As all of this unfolds, I say things like, “Rafa, leave Ivy alone. Rafa, mind your own business. RAFA, YOU CAN CHOOSE NOT TO BADGER THE CAT.” Every time, Rafa chooses to badger the cat.
But with wisdom and maturity, we can choose differently. If we take offense over a friend’s position, we don’t have to act on that offense. When we realize that keeping our opinions to ourselves doesn’t invalidate those opinions, we can relax rather than react.
Keep a few “tension-diffusing” phrases in your back pocket. My sister taught me my favorite phrase: “You may be right about that.” I love that because it conveys to the other person that you’re listening and hearing what they’ve said. It’s respectful yet non-committal. So, if someone badgers you or you just feel riled up, you can respond with, “You may be right about that!”

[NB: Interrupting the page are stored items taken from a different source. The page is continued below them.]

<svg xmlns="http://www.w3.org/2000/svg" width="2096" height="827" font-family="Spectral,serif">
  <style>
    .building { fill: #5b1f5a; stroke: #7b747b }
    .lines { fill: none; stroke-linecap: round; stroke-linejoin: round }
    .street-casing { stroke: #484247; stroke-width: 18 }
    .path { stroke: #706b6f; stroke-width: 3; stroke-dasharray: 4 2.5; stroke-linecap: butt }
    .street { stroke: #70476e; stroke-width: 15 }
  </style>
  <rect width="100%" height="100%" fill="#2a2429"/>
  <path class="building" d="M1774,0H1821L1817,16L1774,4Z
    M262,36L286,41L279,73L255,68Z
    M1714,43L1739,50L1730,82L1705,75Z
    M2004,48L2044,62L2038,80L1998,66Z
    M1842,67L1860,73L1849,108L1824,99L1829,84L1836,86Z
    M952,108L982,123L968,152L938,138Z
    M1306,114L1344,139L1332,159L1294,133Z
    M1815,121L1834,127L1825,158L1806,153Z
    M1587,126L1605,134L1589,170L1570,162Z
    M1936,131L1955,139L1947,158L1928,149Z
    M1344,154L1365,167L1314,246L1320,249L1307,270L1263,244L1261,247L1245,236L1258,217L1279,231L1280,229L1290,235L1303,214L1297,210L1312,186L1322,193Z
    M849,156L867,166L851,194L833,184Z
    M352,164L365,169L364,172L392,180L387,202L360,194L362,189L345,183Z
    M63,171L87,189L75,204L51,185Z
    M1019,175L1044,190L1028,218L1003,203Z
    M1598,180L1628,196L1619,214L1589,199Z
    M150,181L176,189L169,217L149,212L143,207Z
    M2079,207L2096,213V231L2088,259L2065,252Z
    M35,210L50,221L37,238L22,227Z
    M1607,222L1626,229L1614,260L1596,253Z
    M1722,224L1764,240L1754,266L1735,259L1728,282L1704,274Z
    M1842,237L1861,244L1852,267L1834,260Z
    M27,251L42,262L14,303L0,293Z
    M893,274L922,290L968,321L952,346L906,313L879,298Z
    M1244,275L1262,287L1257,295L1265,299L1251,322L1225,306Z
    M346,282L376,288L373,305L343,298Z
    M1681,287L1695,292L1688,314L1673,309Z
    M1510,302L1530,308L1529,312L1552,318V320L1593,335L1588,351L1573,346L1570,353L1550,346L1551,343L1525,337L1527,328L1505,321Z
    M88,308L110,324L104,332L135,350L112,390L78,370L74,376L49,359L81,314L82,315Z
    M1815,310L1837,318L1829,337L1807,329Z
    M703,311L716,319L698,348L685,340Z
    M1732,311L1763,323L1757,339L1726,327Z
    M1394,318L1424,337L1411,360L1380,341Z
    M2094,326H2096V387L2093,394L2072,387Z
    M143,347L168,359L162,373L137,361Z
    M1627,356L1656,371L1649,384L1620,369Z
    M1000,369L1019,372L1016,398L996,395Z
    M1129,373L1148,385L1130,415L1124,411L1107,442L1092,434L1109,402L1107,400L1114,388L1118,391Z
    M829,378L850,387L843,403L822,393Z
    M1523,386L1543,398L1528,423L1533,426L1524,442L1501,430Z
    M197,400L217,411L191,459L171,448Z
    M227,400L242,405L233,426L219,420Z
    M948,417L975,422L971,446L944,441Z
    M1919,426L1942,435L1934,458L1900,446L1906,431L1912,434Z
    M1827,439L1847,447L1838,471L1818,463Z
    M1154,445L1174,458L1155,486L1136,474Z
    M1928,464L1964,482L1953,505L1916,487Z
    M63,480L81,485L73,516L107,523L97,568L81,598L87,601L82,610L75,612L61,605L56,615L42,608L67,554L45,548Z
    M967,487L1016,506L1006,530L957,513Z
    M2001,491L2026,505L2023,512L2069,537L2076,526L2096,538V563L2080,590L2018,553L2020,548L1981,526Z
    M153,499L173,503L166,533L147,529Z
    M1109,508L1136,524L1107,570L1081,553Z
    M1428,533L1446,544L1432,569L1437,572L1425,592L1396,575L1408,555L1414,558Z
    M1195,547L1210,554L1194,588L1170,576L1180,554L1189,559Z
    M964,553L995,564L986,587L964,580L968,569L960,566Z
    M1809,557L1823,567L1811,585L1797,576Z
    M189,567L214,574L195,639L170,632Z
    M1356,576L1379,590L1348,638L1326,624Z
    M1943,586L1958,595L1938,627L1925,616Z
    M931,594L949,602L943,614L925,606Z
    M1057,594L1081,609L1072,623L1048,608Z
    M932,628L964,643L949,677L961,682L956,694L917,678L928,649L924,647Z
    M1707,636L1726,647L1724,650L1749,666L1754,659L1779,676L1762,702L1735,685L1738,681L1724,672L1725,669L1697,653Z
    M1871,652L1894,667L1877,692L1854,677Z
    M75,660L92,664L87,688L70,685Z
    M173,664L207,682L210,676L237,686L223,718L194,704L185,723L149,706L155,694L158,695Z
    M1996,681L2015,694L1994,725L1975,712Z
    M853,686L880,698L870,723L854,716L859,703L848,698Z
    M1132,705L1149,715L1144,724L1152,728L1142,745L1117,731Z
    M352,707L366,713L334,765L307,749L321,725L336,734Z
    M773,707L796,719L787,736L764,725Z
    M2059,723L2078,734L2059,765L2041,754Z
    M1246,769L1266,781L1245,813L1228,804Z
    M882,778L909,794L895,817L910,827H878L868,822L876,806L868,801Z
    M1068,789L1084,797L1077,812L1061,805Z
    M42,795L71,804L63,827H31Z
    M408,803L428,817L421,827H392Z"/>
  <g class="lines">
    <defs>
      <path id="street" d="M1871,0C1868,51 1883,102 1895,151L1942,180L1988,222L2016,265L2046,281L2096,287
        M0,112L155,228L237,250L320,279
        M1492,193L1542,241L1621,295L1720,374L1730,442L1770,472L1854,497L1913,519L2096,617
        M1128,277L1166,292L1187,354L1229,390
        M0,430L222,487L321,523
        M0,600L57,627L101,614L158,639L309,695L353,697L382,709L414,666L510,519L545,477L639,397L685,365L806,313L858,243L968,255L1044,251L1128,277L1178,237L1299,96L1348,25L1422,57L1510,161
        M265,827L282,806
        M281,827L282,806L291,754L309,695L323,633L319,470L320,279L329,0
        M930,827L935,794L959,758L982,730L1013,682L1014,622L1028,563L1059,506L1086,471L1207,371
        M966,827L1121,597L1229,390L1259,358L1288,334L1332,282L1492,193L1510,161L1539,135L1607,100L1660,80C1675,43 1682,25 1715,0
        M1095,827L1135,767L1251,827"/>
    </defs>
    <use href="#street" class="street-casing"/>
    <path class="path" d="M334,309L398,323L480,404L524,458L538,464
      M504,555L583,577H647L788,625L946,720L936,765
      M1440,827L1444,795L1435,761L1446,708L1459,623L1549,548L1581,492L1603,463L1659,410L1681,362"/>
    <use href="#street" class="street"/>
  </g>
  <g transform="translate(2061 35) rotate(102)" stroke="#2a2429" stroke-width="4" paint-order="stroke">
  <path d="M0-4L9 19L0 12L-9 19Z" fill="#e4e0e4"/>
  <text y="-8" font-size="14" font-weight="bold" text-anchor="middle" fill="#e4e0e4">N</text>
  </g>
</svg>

Keep a big-picture view. Jesus didn’t beat around the bush when he said, “As I have loved you, so you must love one another. By this everyone will know that you are my disciples, if you love one another” (John 13: 34-35 NIV). Sharing your perspective that another may disagree with can certainly be done in a loving way. On the other hand, prioritizing being “right” over maintaining a good relationship with someone is usually not a loving approach. Our motive makes the difference.
If, like me, you’re plumb haggard by all the election talk, that means you’re probably in community with folks carrying various points of view too. If so, you’re in good company. Jesus’s disciples included folks on opposite sides of the political spectrum, such as Matthew and Simon. Pastor Scott Sauls writes in his book Jesus Outside the Lines:
“Included in the Twelve are Simon, a Zealot, and Matthew, a tax collector. This is significant because Zealots worked against the government, while tax collectors worked for the government. . ..Despite their opposing viewpoints, Matthew and Simon were friends. . .”
The big picture view says that at the end of the day, loving people well can look like accepting that you don’t have to agree with them to love them.
This election may be over, but may our important relationships move ever onward.